这篇论文提到的block是不是用到了involution

Question

这篇论文提到的block是不是用到了involution

JasonLeeFdu opened this issue 3 years ago · 8 comments

JasonLeeFdu commented 3 years ago

https://arxiv.org/abs/2103.06255

Answer 1 · 2021-08-09T01:55:00.000Z

论文公式5 以及代码中的LocalConvolution aggregation_zeropad方法，是不是借鉴到了involution?有什么不一样的呢？

Answer 2 · 2021-08-09T01:55:52.000Z

还有，我想问一下，代码中的cotlayer是本文的贡献，那么 CoXtLayer是做什么的呢？

Answer 3 · 2021-08-09T02:00:41.000Z

can be answered in english

Answer 4 · 2021-08-09T09:04:20.000Z

Involution shares similar spirit with the paper: Pay less attention with lightweight and dynamic convolutions

There are two main difference between CoTNet and Involution: 1. CoTNet mines the static context among keys via a 3×3 convolution. 2. CoTNet performs self-attention based on the query and contextualized key, while Involution directly generates the kernel by 1x1 convolution.

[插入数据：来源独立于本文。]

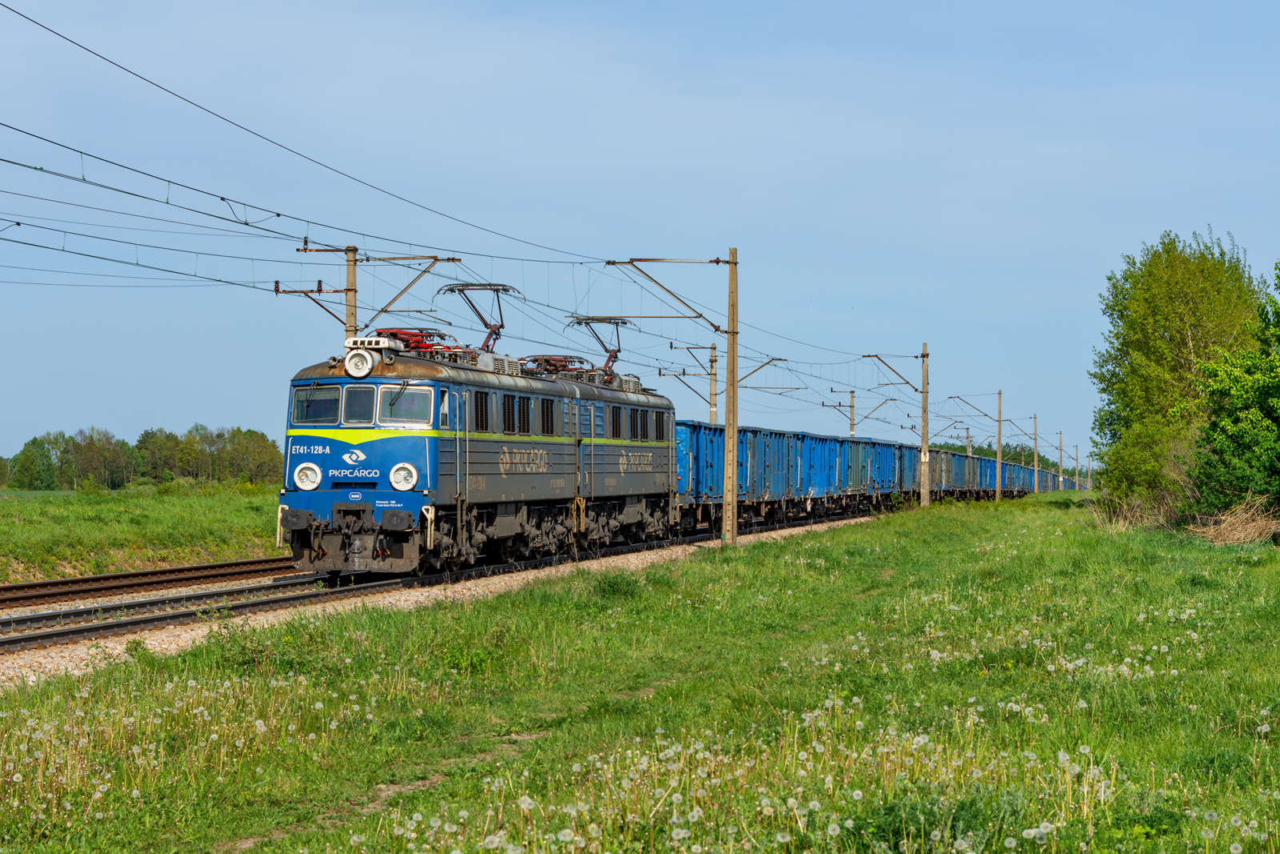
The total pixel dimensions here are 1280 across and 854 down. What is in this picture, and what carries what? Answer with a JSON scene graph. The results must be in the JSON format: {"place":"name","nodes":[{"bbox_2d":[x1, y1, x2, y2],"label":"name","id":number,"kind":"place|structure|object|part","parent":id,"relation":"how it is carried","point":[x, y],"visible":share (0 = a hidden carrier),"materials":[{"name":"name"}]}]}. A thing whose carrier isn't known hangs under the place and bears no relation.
{"place":"outdoors","nodes":[
{"label":"outdoors","id":0,"kind":"place"},
{"bbox_2d":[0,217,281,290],"label":"overhead wire","id":1,"kind":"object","parent":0,"point":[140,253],"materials":[{"name":"black metal"}]},
{"bbox_2d":[0,482,283,580],"label":"grass field","id":2,"kind":"structure","parent":0,"point":[11,509],"materials":[{"name":"green plant"}]},
{"bbox_2d":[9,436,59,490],"label":"tree","id":3,"kind":"object","parent":2,"relation":"on","point":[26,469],"visible":0.99,"materials":[{"name":"green plant"}]},
{"bbox_2d":[0,422,279,490],"label":"tree row","id":4,"kind":"object","parent":2,"relation":"on","point":[23,451],"visible":0.8,"materials":[{"name":"green plant"}]},
{"bbox_2d":[0,0,1279,474],"label":"sky","id":5,"kind":"structure","parent":0,"point":[216,411],"materials":[{"name":"blue"}]},
{"bbox_2d":[0,500,1279,853],"label":"grass field","id":6,"kind":"structure","parent":0,"point":[1006,529],"materials":[{"name":"green plant"}]},
{"bbox_2d":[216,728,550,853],"label":"dirt path","id":7,"kind":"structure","parent":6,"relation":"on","point":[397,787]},
{"bbox_2d":[0,513,884,688],"label":"gravel bed","id":8,"kind":"object","parent":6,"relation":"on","point":[424,593],"visible":0.31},
{"bbox_2d":[0,555,299,610],"label":"railway track","id":9,"kind":"structure","parent":8,"relation":"on","point":[146,574],"materials":[{"name":"metal"}]},
{"bbox_2d":[0,503,874,651],"label":"railway track","id":10,"kind":"structure","parent":8,"relation":"on","point":[126,623],"materials":[{"name":"metal"}]},
{"bbox_2d":[275,320,678,578],"label":"locomotive","id":11,"kind":"object","parent":10,"relation":"on","point":[334,464],"visible":0.85,"materials":[{"name":"metal"}]},
{"bbox_2d":[292,461,322,489],"label":"headlight","id":12,"kind":"object","parent":11,"relation":"attached to","point":[317,478],"visible":0.97,"materials":[{"name":"white"}]},
{"bbox_2d":[290,384,341,423],"label":"windshield","id":13,"kind":"object","parent":11,"relation":"in","point":[334,402],"visible":0.71,"materials":[{"name":"clear glass"}]},
{"bbox_2d":[341,383,376,424],"label":"windshield","id":14,"kind":"structure","parent":11,"relation":"in","point":[364,394],"materials":[{"name":"glass"}]},
{"bbox_2d":[343,348,376,376],"label":"headlight","id":15,"kind":"object","parent":11,"relation":"attached to","point":[349,359],"visible":0.97,"materials":[{"name":"white metal"}]},
{"label":"windshield","id":16,"kind":"part","parent":11,"relation":"part of","materials":[{"name":"glass"}]},
{"bbox_2d":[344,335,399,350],"label":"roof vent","id":17,"kind":"object","parent":11,"relation":"on","point":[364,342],"visible":0.61,"materials":[{"name":"white metal"}]},
{"bbox_2d":[388,462,417,489],"label":"headlight","id":18,"kind":"object","parent":11,"relation":"attached to","point":[397,478],"visible":0.98,"materials":[{"name":"white"}]},
{"bbox_2d":[380,383,431,424],"label":"windshield","id":19,"kind":"object","parent":11,"relation":"in","point":[409,394],"visible":0.74,"materials":[{"name":"clear glass"}]},
{"bbox_2d":[372,327,458,354],"label":"pantograph","id":20,"kind":"object","parent":11,"relation":"on","point":[417,346],"visible":0.37,"materials":[{"name":"red metal"}]},
{"bbox_2d":[444,281,515,351],"label":"pantograph","id":21,"kind":"object","parent":11,"relation":"on","point":[502,324],"visible":0.66,"materials":[{"name":"metal"}]},
{"bbox_2d":[472,388,491,431],"label":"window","id":22,"kind":"structure","parent":11,"relation":"in","point":[482,404],"materials":[{"name":"black"}]},
{"bbox_2d":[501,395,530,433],"label":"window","id":23,"kind":"structure","parent":11,"relation":"in","point":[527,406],"materials":[{"name":"black"}]},
{"bbox_2d":[539,397,556,434],"label":"window","id":24,"kind":"structure","parent":11,"relation":"in","point":[547,419],"materials":[{"name":"black"}]},
{"bbox_2d":[517,354,592,377],"label":"pantograph","id":25,"kind":"object","parent":11,"relation":"on","point":[550,364],"visible":0.38,"materials":[{"name":"red metal"}]},
{"bbox_2d":[568,315,634,378],"label":"pantograph","id":26,"kind":"object","parent":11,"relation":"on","point":[619,350],"visible":0.65,"materials":[{"name":"metal"}]},
{"bbox_2d":[608,405,623,438],"label":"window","id":27,"kind":"structure","parent":11,"relation":"in","point":[614,422],"materials":[{"name":"black"}]},
{"bbox_2d":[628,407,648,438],"label":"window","id":28,"kind":"structure","parent":11,"relation":"in","point":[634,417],"materials":[{"name":"black"}]},
{"bbox_2d":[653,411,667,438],"label":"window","id":29,"kind":"structure","parent":11,"relation":"in","point":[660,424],"materials":[{"name":"black"}]},
{"bbox_2d":[674,420,737,529],"label":"freight wagon","id":30,"kind":"object","parent":10,"relation":"on","point":[698,439],"visible":0.39,"materials":[{"name":"blue metal"}]},
{"bbox_2d":[740,426,804,518],"label":"freight wagon","id":31,"kind":"object","parent":10,"relation":"on","point":[767,439],"visible":0.4,"materials":[{"name":"blue metal"}]},
{"bbox_2d":[781,430,852,518],"label":"freight wagon","id":32,"kind":"object","parent":10,"relation":"on","point":[820,442],"visible":0.44,"materials":[{"name":"blue metal"}]},
{"bbox_2d":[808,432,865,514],"label":"freight wagon","id":33,"kind":"object","parent":10,"relation":"on","point":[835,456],"visible":0.37,"materials":[{"name":"blue metal"}]},
{"bbox_2d":[844,436,907,512],"label":"freight wagon","id":34,"kind":"object","parent":10,"relation":"on","point":[890,466],"visible":0.44,"materials":[{"name":"blue metal"}]},
{"bbox_2d":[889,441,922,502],"label":"freight wagon","id":35,"kind":"object","parent":10,"relation":"on","point":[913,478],"visible":0.35,"materials":[{"name":"blue metal"}]},
{"bbox_2d":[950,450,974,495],"label":"freight wagon","id":36,"kind":"object","parent":10,"relation":"on","point":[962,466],"visible":0.3,"materials":[{"name":"blue metal"}]},
{"bbox_2d":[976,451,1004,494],"label":"freight wagon","id":37,"kind":"object","parent":10,"relation":"on","point":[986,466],"visible":0.34,"materials":[{"name":"blue metal"}]},
{"bbox_2d":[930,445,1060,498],"label":"freight wagon","id":38,"kind":"object","parent":10,"relation":"on","point":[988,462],"visible":0.45,"materials":[{"name":"blue metal"}]},
{"bbox_2d":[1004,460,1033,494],"label":"freight wagon","id":39,"kind":"object","parent":10,"relation":"on","point":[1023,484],"visible":0.32,"materials":[{"name":"blue metal"}]},
{"bbox_2d":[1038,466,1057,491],"label":"freight wagon","id":40,"kind":"object","parent":10,"relation":"on","point":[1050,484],"visible":0.33,"materials":[{"name":"blue metal"}]},
{"bbox_2d":[722,244,738,543],"label":"utility pole","id":41,"kind":"object","parent":6,"relation":"on","point":[730,319],"visible":0.98,"materials":[{"name":"beige concrete"}]},
{"bbox_2d":[0,0,627,266],"label":"overhead wire","id":42,"kind":"object","parent":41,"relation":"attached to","point":[161,88],"visible":0.95,"materials":[{"name":"black metal"}]},
{"bbox_2d":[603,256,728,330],"label":"bracket","id":43,"kind":"object","parent":41,"relation":"attached to","point":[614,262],"visible":0.98,"materials":[{"name":"metal"}]},
{"bbox_2d":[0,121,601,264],"label":"overhead wire","id":44,"kind":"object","parent":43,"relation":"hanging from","point":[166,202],"visible":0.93,"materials":[{"name":"black metal"}]},
{"bbox_2d":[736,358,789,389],"label":"catenary arm","id":45,"kind":"object","parent":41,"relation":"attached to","point":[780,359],"visible":0.78},
{"bbox_2d":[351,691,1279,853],"label":"dandelions","id":46,"kind":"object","parent":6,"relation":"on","point":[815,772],"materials":[{"name":"white plant"}]},
{"bbox_2d":[919,340,929,506],"label":"utility pole","id":47,"kind":"object","parent":6,"relation":"on","point":[925,406],"visible":0.98,"materials":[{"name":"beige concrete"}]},
{"bbox_2d":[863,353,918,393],"label":"bracket","id":48,"kind":"object","parent":47,"relation":"attached to","point":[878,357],"visible":0.97,"materials":[{"name":"metal"}]},
{"bbox_2d":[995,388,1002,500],"label":"utility pole","id":49,"kind":"object","parent":6,"relation":"on","point":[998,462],"visible":0.99,"materials":[{"name":"beige concrete"}]},
{"bbox_2d":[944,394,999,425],"label":"catenary arm","id":50,"kind":"object","parent":49,"relation":"attached to","point":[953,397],"visible":0.96},
{"bbox_2d":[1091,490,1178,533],"label":"dry grass clump","id":51,"kind":"structure","parent":6,"relation":"on","point":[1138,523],"materials":[{"name":"plant"}]},
{"bbox_2d":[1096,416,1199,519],"label":"shrub","id":52,"kind":"object","parent":6,"relation":"on","point":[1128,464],"visible":0.73,"materials":[{"name":"green plant"}]},
{"bbox_2d":[1088,228,1262,514],"label":"tree","id":53,"kind":"object","parent":6,"relation":"on","point":[1206,292],"visible":0.82,"materials":[{"name":"green plant"}]},
{"bbox_2d":[1186,496,1279,545],"label":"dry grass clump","id":54,"kind":"object","parent":6,"relation":"on","point":[1236,534],"visible":0.8,"materials":[{"name":"brown plant"}]},
{"bbox_2d":[1190,260,1279,521],"label":"tree","id":55,"kind":"object","parent":6,"relation":"on","point":[1278,422],"visible":1,"materials":[{"name":"green plant"}]},
{"label":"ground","id":56,"kind":"structure","parent":0},
{"bbox_2d":[344,244,359,341],"label":"utility pole","id":57,"kind":"object","parent":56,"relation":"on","point":[351,307],"visible":0.48,"materials":[{"name":"brown concrete"}]},
{"bbox_2d":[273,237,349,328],"label":"bracket","id":58,"kind":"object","parent":57,"relation":"attached to","point":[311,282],"visible":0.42,"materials":[{"name":"brown metal"}]},
{"bbox_2d":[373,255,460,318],"label":"bracket","id":59,"kind":"object","parent":57,"relation":"attached to","point":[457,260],"visible":0.95,"materials":[{"name":"metal"}]},
{"bbox_2d":[707,342,719,424],"label":"utility pole","id":60,"kind":"object","parent":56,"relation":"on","point":[712,359],"visible":0.56,"materials":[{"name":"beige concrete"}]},
{"bbox_2d":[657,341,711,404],"label":"bracket","id":61,"kind":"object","parent":60,"relation":"attached to","point":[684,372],"visible":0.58,"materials":[{"name":"brown metal"}]},
{"bbox_2d":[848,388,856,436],"label":"catenary pole","id":62,"kind":"object","parent":56,"relation":"on","point":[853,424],"visible":0.48,"materials":[{"name":"grey concrete"}]},
{"bbox_2d":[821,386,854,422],"label":"bracket","id":63,"kind":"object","parent":62,"relation":"attached to","point":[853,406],"visible":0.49,"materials":[{"name":"brown metal"}]},
{"bbox_2d":[964,428,972,454],"label":"catenary pole","id":64,"kind":"object","parent":56,"relation":"on","point":[968,431],"visible":0.47,"materials":[{"name":"concrete"}]},
{"bbox_2d":[926,440,1079,478],"label":"tree row","id":65,"kind":"object","parent":56,"relation":"on","point":[1028,464],"visible":0.28,"materials":[{"name":"green plant"}]},
{"bbox_2d":[1032,414,1039,491],"label":"utility pole","id":66,"kind":"object","parent":56,"relation":"on","point":[1035,446],"visible":0.86,"materials":[{"name":"concrete"}]},
{"bbox_2d":[1057,430,1063,490],"label":"utility pole","id":67,"kind":"object","parent":56,"relation":"on","point":[1061,449],"visible":0.83,"materials":[{"name":"concrete"}]},
{"bbox_2d":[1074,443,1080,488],"label":"utility pole","id":68,"kind":"object","parent":56,"relation":"on","point":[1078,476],"visible":0.89,"materials":[{"name":"beige concrete"}]},
{"bbox_2d":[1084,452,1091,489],"label":"utility pole","id":69,"kind":"object","parent":56,"relation":"on","point":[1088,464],"visible":0.86,"materials":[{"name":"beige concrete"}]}
]}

CoXtLayer is similar to CotLayer, which has higher dimension with two groups.

Answer 5 · 2021-08-11T02:57:13.000Z

I confused about the function mentioned in the paper:
the output channels of the second 1x1 convolution are defined by kxkxCh.
In the paper, you explained: Ch is the number of heads, and kxk is the local grid in space.
Can I understand that like this: In a transformer block we usually defined a hyper-parameter head (Ch), and then we reshape the output channels into (Ch, kxk)?
Another question is you used the LocalConvolution, I do not know why ?
Can you explain, thank you.

Answer 6 · 2021-08-14T10:41:53.000Z

In CoT block, we reshape the output channels into (Ch, kxk).

LocalConvolution is used for aggregating all values within each k × k grid with the learnt local attention matrix in equation 3. Section 3.4 discusses the connections between self-attention and dynamic region-aware convolution.

Answer 7 · 2021-08-19T04:56:14.000Z

In CoT block, we reshape the output channels into (Ch, kxk).

LocalConvolution is used for aggregating all values within each k × k grid with the learnt local attention matrix in equation 3. Section 3.4 discusses the connections between self-attention and dynamic region-aware convolution.

您好，可以比较详细的解释一下LocalConvolution吗？

Answer 8 · 2021-08-20T02:28:41.000Z

好的，谢谢，明白了